▸ **TASK TO CARRY OUT**:
Can you extract the lines of the listing below verbatim, starting at its beginning and ending with the line that contains "PayPayも含め、この割り当てに変化はないだろう", both ends included? Leave the pictures out of your answer.

▸ **EXERCISE INPUTS**:
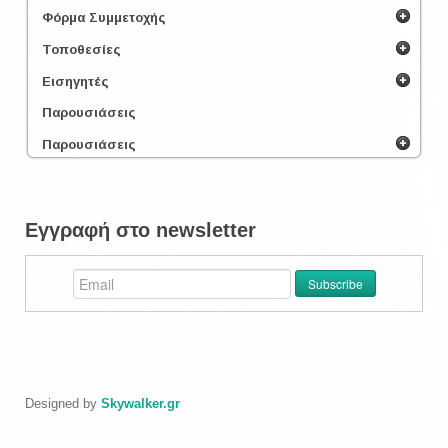
Φόρμα Συμμετοχής
Τοποθεσίες
Εισηγητές
Παρουσιάσεις
Παρουσιάσεις
Εγγραφή στο newsletter
Designed by
Skywalker.gr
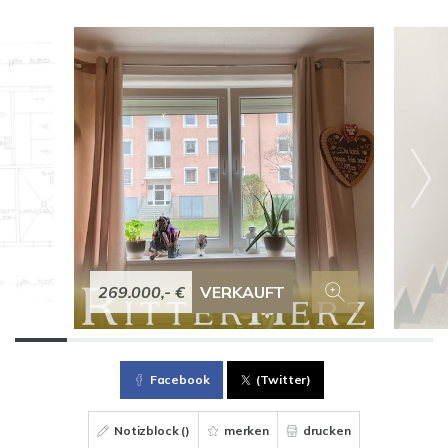
269.000,- €
VERKAUFT
Facebook
(Twitter)
Notizblock (
)
merken
drucken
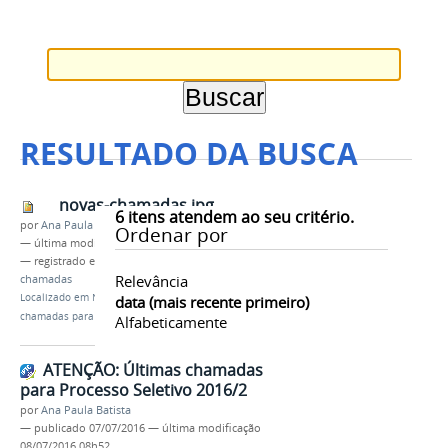
RESULTADO DA BUSCA
novas-chamadas.jpg
6
itens atendem ao seu critério.
por
Ana Paula Batista
Ordenar por
—
última modificação
07/07/2016 14h59
— registrado em:
Processo Seletivo 2016/1
,
Relevância
chamadas
Localizado em
Notícias
/
ATENÇÃO: Últimas
data (mais recente primeiro)
chamadas para Processo Seletivo 2016/2
Alfabeticamente
ATENÇÃO: Últimas chamadas
para Processo Seletivo 2016/2
por
Ana Paula Batista
—
publicado
07/07/2016
—
última modificação
08/07/2016 08h52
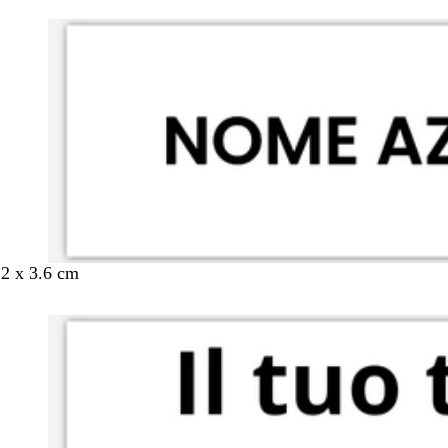
.2 x 3.6 cm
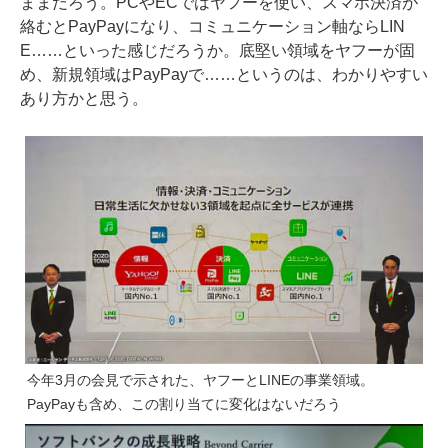
ままだろう。PCやECではヤフーを使い、スマホ決済が
絡むとPayPayになり、コミュニケーション軸ならLIN
E……といった感じだろうか。底堅い領域をヤフーが固
め、新規領域はPayPayで……というのは、わかりやすい
あり方かと思う。
今年3月の会見で示された、ヤフーとLINEの事業領域。
PayPayも含め、この割り当てに変化はないだろう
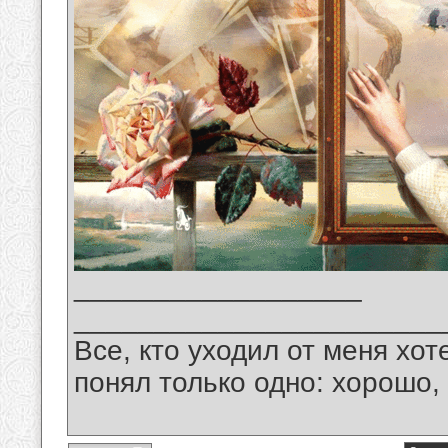
__________________
_______________________
Все, кто уходил от меня хот
понял только одно: хорошо,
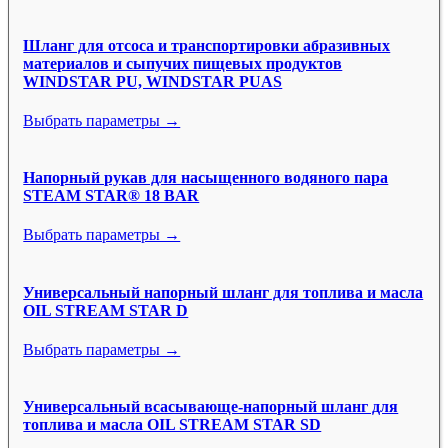
Шланг для отсоса и транспортировки абразивных
материалов и сыпучих пищевых продуктов
WINDSTAR PU, WINDSTAR PUAS
Выбрать параметры →
Напорный рукав для насыщенного водяного пара
STEAM STAR® 18 BAR
Выбрать параметры →
Универсальный напорный шланг для топлива и масла
OIL STREAM STAR D
Выбрать параметры →
Универсальный всасывающе-напорный шланг для
топлива и масла OIL STREAM STAR SD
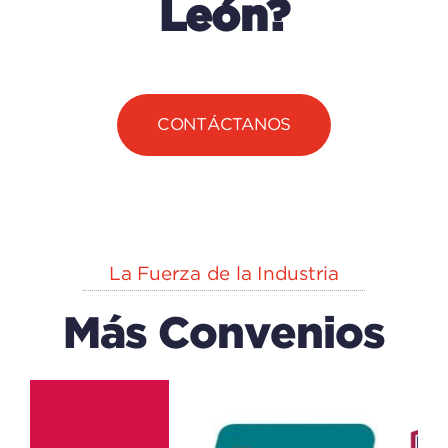
León?
CONTÁCTANOS
La Fuerza de la Industria
Más Convenios
EXPLORA
n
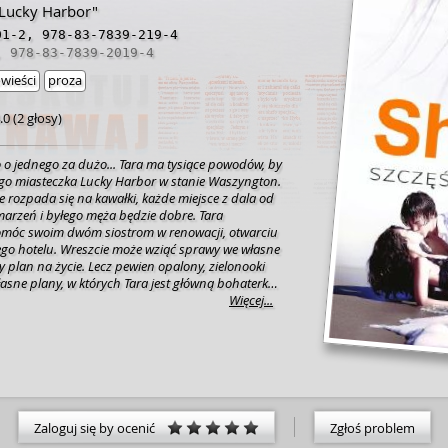
 "Lucky Harbor"
01-2
,
978-83-7839-219-4
,
978-83-7839-2019-4
wieści
proza
.0
(
2 głosy
)
o jednego za dużo... Tara ma tysiące powodów, by
go miasteczka Lucky Harbor w stanie Waszyngton.
ie rozpada się na kawałki, każde miejsce z dala od
marzeń i byłego męża będzie dobre. Tara
omóc swoim dwóm siostrom w renowacji, otwarciu
go hotelu. Wreszcie może wziąć sprawy we własne
y plan na życie. Lecz pewien opalony, zielonooki
asne plany, w których Tara jest główną bohaterką.
 zechce ją ponownie zdobyć, okaże się, że troje to
Więcej...
ara nie ma kontroli zwłaszcza gdy nagle wychodzi
y sekret. Teraz Tara musi stawić czoło swojej
ć, czego tak naprawdę chce. Jeśli będzie miała
e wszystko, czego pragnie jej serce. Podniecająca,
romantyczna powieść. Czysta przyjemność!
Zaloguj się by ocenić
Zgłoś problem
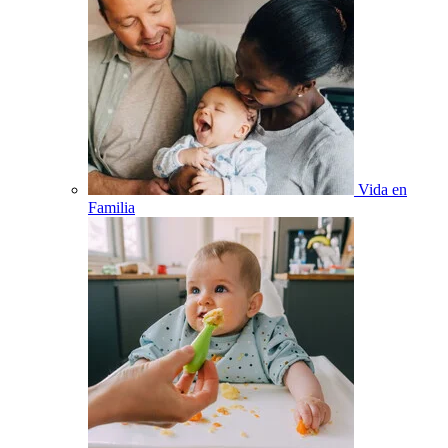
Vida en
Familia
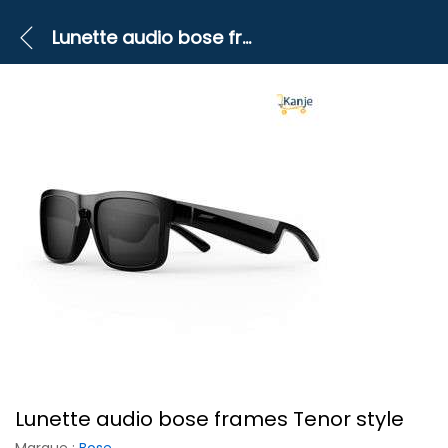
Lunette audio bose frames Tenor style
Lunette audio bose frames Tenor style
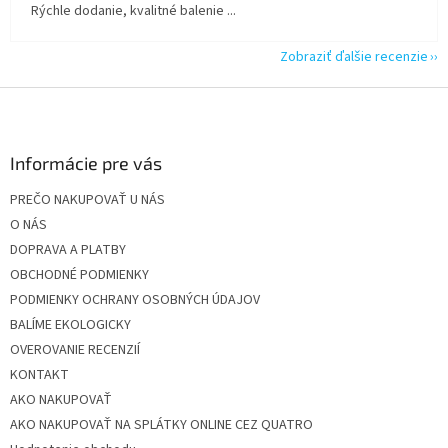
Rýchle dodanie, kvalitné balenie ...
Zobraziť ďalšie recenzie
Z
á
p
ä
Informácie pre vás
t
PREČO NAKUPOVAŤ U NÁS
i
O NÁS
e
DOPRAVA A PLATBY
OBCHODNÉ PODMIENKY
PODMIENKY OCHRANY OSOBNÝCH ÚDAJOV
BALÍME EKOLOGICKY
OVEROVANIE RECENZIÍ
KONTAKT
AKO NAKUPOVAŤ
AKO NAKUPOVAŤ NA SPLÁTKY ONLINE CEZ QUATRO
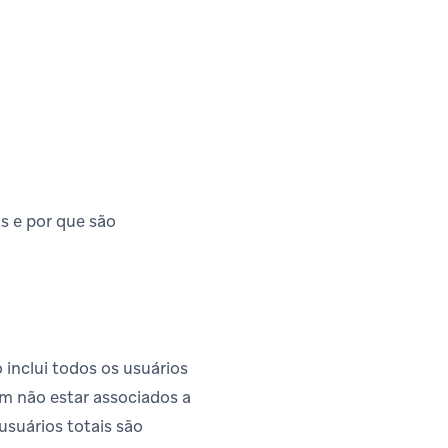
as e por que são
 inclui todos os usuários
m não estar associados a
usuários totais são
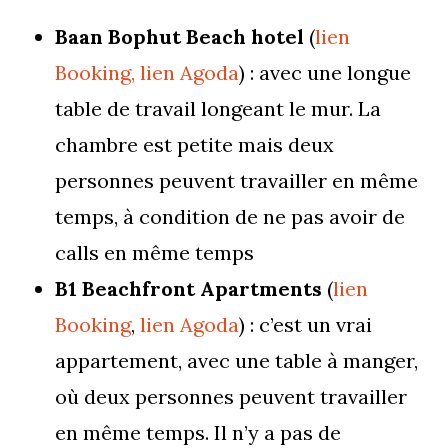
Baan Bophut Beach hotel
(
lien
Booking,
lien Agoda
) : avec une longue
table de travail longeant le mur. La
chambre est petite mais deux
personnes peuvent travailler en même
temps, à condition de ne pas avoir de
calls en même temps
B1 Beachfront Apartments
(
lien
Booking
,
lien Agoda
) : c’est un vrai
appartement, avec une table à manger,
où deux personnes peuvent travailler
en même temps. Il n’y a pas de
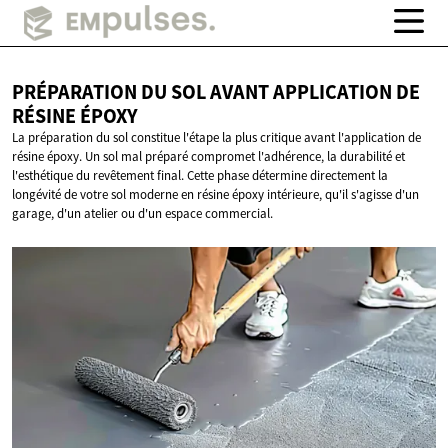
PRÉPARATION DU SOL AVANT APPLICATION DE
RÉSINE ÉPOXY
La préparation du sol constitue l'étape la plus critique avant l'application de
résine époxy. Un sol mal préparé compromet l'adhérence, la durabilité et
l'esthétique du revêtement final. Cette phase détermine directement la
longévité de votre sol moderne en résine époxy intérieure, qu'il s'agisse d'un
garage, d'un atelier ou d'un espace commercial.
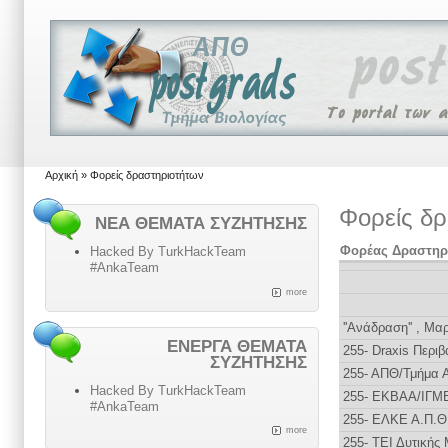
Αρχική
» Φορείς δραστηριοτήτων
Φορείς δρ
ΝΈΑ ΘΈΜΑΤΑ ΣΥΖΉΤΗΣΗΣ
Φορέας Δραστηρ
Hacked By TurkHackTeam
#AnkaTeam
more
''Ανάδραση'' , Μα
ΕΝΕΡΓΆ ΘΈΜΑΤΑ
255- Draxis Περιβ
ΣΥΖΉΤΗΣΗΣ
255- ΑΠΘ/Τμήμα 
Hacked By TurkHackTeam
255- ΕΚΒΑΑ/ΙΓΜ
#AnkaTeam
255- ΕΛΚΕ Α.Π.Θ
more
255- ΤΕΙ Δυτικής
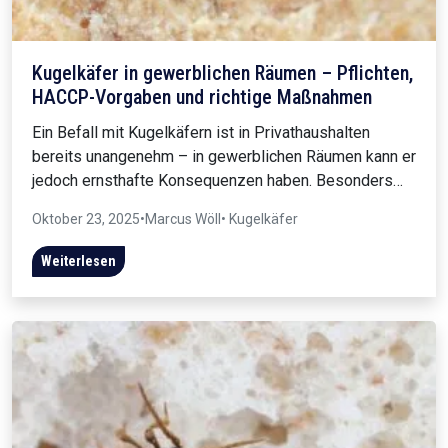
Kugelkäfer in gewerblichen Räumen – Pflichten,
HACCP-Vorgaben und richtige Maßnahmen
Ein Befall mit Kugelkäfern ist in Privathaushalten
bereits unangenehm – in gewerblichen Räumen kann er
jedoch ernsthafte Konsequenzen haben. Besonders…
Oktober 23, 2025
•
Marcus Wöll
• Kugelkäfer
Weiterlesen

▸ **SOLUTION**:
Φόρμα Συμμετοχής
Τοποθεσίες
Εισηγητές
Παρουσιάσεις
Παρουσιάσεις
Εγγραφή στο newsletter
Designed by
Skywalker.gr
269.000,- €
VERKAUFT
Facebook
(Twitter)
Notizblock (
)
merken
drucken
RESULTADO DA BUSCA
novas-chamadas.jpg
6
itens atendem ao seu critério.
por
Ana Paula Batista
Ordenar por
—
última modificação
07/07/2016 14h59
— registrado em:
Processo Seletivo 2016/1
,
Relevância
chamadas
Localizado em
Notícias
/
ATENÇÃO: Últimas
data (mais recente primeiro)
chamadas para Processo Seletivo 2016/2
Alfabeticamente
ATENÇÃO: Últimas chamadas
para Processo Seletivo 2016/2
por
Ana Paula Batista
—
publicado
07/07/2016
—
última modificação
08/07/2016 08h52
.2 x 3.6 cm
ままだろう。PCやECではヤフーを使い、スマホ決済が
絡むとPayPayになり、コミュニケーション軸ならLIN
E……といった感じだろうか。底堅い領域をヤフーが固
め、新規領域はPayPayで……というのは、わかりやすい
あり方かと思う。
今年3月の会見で示された、ヤフーとLINEの事業領域。
PayPayも含め、この割り当てに変化はないだろう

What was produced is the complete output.